(Document passage Opens)

If that is the case, and we see the Labour Party move to adopt an EU referendum as a part of its manifesto, we could be seeing a partial re-run of the 1997 general election campaign where, under pressure from the Jimmy Goldsmith's Referendum Party, we saw the parties commit to a vote on the single currency.

Whether Ed Miliband moves in this direction will, no doubt, depend – in part at least - on what the polls are telling him. If he becomes convinced that he cannot win the general election without committing to a referendum – and thereby neutralising the Conservative vote – then reason would suggest the adoption of a commitment by Labour.

Such a development could very well bring us close to a dream scenario: a referendum campaign played out with a mid-term and increasingly unpopular Labour government in office, supporting the "in" proposition, against rampant Conservative fighting on the "out" ticket – all without Mr Miliband having secured any worthwhile concessions from Brussels in Wilsonian-style renegotiations.

(Document passage Closes)
(Stored data Opens)

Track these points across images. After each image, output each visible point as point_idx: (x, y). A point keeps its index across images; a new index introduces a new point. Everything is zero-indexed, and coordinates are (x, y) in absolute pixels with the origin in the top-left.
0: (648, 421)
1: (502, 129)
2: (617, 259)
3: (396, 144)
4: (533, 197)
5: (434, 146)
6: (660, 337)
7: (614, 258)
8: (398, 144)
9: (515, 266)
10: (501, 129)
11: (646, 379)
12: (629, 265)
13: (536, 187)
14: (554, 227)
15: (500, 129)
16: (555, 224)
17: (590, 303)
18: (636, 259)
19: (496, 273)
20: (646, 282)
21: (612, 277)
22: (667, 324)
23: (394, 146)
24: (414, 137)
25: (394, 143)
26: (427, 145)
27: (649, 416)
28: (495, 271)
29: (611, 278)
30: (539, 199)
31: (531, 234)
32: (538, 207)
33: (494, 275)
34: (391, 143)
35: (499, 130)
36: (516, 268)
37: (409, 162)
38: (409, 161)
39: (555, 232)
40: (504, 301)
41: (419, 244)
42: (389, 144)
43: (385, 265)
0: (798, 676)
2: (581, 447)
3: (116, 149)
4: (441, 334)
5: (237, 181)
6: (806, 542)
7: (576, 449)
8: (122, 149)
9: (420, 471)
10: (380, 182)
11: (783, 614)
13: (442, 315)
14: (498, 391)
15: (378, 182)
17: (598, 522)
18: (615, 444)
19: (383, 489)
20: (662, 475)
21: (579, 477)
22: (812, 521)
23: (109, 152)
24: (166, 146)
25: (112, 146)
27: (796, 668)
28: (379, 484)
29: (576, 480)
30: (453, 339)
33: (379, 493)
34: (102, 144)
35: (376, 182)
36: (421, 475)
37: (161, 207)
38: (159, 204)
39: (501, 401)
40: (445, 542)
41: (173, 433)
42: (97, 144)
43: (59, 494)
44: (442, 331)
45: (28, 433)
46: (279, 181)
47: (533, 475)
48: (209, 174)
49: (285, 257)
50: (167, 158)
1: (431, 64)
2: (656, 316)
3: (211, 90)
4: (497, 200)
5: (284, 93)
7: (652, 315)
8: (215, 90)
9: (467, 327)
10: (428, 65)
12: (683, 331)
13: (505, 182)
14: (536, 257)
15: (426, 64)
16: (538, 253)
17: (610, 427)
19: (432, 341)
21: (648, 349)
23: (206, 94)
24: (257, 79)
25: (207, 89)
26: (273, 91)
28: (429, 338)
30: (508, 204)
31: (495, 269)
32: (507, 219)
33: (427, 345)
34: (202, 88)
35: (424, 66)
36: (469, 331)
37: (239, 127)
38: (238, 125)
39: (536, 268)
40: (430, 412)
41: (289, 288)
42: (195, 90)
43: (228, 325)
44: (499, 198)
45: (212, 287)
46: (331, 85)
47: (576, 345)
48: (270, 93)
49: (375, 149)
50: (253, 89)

(Stored data Closes)

What to work on :: List every political party that the passage on a possible Labour EU referendum pledge mentions. None of the items are needed for what comes next.

Solution for this task ::
- Labour Party
- Referendum Party
- Conservatives